Maybe the easy/lazy fix is just to disable documentation for Capsul v2, since we are abandoning this API anyway?

Environment:

ylep commented 4 months ago

The logs of that hanging Sphinx process are there: https://brainvisa.info/builds/view/branch%205.1/job/cea-5.1-5.3/4426/ (I killed the process manually after about 4 hours)

/casa/host/src/capsul/5.1/capsul/study_config/config_modules/somaworkflow_config.py:docstring of capsul.study_config.config_modules.somaworkflow_config.SomaWorkflowConfig.set_computing_resource_password:1: WARNING: duplicate object description of capsul.study_config.config_modules.somaworkflow_config.SomaWorkflowConfig.set_computing_resource_password, other instance in api/study_config, use :noindex: for one of them
/casa/host/src/capsul/5.1/doc/source/api/utils.rst:5: WARNING: No classes found for inheritance diagram

Notebook error:
DeadKernelError in tutorial/capsul_tutorial.ipynb:
Kernel died
make[3]: *** [build_files/capsul/CMakeFiles/capsul-sphinx.dir/build.make:71: build_files/capsul/CMakeFiles/capsul-sphinx] Error 2
make[2]: *** [CMakeFiles/Makefile2:11416: build_files/capsul/CMakeFiles/capsul-sphinx.dir/all] Error 2
make[1]: *** [CMakeFiles/Makefile2:6523: CMakeFiles/doc.dir/rule] Error 2
make: *** [Makefile:303: doc] Error 2
ylep commented 4 months ago

Also, the capsul tests timed out: https://brainvisa.info/builds/view/branch%205.1/job/cea-5.1-5.3/4430/

test_full_wf (capsul.pipeline.test.test_pipeline_workflow.TestPipelineWorkflow) ... ok
test_iter_workflow (capsul.pipeline.test.test_pipeline_workflow.TestPipelineWorkflow) ... 
================================================================================
TIMED OUT (exit code 124)
Finished: FAILURE
denisri commented 4 months ago

Yes I have noticed that docs fail or hang.
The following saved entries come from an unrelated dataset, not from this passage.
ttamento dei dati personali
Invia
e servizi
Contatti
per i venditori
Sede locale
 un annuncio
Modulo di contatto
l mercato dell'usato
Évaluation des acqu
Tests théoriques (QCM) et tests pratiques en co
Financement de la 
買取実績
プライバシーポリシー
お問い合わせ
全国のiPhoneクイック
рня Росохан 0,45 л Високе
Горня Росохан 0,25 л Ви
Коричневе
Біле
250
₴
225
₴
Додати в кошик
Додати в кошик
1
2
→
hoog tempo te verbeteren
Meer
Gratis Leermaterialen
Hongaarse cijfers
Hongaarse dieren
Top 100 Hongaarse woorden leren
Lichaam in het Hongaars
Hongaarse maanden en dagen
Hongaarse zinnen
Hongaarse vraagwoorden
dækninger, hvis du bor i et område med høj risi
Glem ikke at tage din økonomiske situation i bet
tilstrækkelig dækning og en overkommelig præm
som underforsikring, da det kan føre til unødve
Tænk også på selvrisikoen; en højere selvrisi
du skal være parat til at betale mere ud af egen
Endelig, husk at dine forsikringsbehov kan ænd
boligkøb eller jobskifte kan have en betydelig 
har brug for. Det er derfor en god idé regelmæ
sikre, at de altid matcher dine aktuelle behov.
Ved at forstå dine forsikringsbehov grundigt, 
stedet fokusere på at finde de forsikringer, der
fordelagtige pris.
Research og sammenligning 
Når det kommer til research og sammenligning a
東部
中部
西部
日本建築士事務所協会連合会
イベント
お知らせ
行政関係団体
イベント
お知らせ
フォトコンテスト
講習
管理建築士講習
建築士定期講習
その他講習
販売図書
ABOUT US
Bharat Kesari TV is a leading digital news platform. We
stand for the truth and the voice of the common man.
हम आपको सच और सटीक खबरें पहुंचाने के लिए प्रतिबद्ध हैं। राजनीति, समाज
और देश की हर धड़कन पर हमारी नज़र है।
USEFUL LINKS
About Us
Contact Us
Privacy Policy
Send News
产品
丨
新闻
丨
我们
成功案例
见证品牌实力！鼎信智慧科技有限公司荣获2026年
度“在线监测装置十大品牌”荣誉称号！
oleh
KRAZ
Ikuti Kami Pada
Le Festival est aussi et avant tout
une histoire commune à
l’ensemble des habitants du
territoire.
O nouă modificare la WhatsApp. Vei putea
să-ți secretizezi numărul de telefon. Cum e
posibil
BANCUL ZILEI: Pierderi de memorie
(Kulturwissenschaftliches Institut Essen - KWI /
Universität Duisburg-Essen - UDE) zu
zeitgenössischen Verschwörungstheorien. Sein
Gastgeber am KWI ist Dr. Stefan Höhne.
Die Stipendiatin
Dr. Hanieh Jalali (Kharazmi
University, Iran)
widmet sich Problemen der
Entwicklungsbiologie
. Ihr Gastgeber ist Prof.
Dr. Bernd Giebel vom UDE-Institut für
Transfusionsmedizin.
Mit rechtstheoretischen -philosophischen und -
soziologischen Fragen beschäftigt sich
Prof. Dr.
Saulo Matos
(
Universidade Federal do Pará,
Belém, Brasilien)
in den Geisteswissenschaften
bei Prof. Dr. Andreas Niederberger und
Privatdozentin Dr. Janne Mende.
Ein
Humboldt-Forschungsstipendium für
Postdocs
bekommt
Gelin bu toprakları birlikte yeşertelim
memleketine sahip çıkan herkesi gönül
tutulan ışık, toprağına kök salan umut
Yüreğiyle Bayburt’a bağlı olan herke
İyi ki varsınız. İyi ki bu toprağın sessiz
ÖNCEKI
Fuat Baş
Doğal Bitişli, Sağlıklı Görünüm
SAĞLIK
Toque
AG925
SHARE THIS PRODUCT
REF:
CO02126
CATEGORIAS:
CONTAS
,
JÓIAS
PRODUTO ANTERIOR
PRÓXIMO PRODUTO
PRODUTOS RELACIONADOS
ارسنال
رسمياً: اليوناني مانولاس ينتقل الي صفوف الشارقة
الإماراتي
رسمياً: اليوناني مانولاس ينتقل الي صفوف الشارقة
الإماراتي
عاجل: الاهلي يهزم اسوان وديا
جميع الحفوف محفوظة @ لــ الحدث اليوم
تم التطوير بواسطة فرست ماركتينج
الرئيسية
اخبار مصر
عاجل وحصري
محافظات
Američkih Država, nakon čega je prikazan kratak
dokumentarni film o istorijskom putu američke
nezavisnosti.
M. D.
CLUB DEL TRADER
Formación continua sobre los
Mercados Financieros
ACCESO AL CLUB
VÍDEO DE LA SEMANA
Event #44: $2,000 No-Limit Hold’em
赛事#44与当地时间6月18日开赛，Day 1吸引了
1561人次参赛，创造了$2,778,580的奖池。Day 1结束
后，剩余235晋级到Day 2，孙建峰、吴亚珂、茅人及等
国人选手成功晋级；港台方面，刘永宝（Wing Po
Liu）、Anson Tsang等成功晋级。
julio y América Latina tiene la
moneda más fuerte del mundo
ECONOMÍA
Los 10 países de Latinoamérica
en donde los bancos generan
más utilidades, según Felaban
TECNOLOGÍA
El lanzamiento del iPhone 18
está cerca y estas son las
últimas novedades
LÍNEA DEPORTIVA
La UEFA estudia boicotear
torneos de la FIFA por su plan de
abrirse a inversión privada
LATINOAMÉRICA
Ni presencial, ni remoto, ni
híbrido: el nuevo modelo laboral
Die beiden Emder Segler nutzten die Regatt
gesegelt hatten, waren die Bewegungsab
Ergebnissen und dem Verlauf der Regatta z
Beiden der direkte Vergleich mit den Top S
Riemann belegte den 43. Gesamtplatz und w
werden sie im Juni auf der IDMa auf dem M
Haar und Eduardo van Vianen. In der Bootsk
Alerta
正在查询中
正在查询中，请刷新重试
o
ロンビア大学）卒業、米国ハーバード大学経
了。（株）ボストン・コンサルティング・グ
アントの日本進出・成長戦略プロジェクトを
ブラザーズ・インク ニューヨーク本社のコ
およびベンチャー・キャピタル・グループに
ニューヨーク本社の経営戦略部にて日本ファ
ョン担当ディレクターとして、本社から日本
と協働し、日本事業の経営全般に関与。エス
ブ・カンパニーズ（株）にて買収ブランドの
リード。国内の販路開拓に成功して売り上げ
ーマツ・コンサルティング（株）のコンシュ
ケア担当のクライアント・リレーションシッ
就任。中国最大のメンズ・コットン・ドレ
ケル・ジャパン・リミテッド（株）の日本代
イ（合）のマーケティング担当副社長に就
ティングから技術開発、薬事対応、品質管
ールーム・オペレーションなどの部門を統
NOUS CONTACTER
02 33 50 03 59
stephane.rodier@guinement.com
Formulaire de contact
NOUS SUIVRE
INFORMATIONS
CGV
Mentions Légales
The behaviour has changed after an update of the casa-distro images, and is linked with version changes in sphinx, nbsphinx, sphinx-gallery and possibly more related packages. However I could not find a version which reliably works now. With some versions notebooks docs fail or hang, and in some others it is sphinx-gallery which causes trouble (as far as I remember). The problem is perhaps on our side however: notebooks or examples run python programs which possibly don't exit cleanly as they import C++ bindings compiled modules. It' quite difficult to track. And it' even a bit worse than that: once a sphinx-gallery doc is built, it is not rebuilt later, so buildings docs may pass, or look being OK, but if we build them from scratch again, it fails.

Anyway disabling Capsul docs will not be enough: some fail in aims or anatomist docs.

The timeout in capsul test is also non-reproducible and happens sometimes. I guess it is somewhere in soma-workflow client/server communications.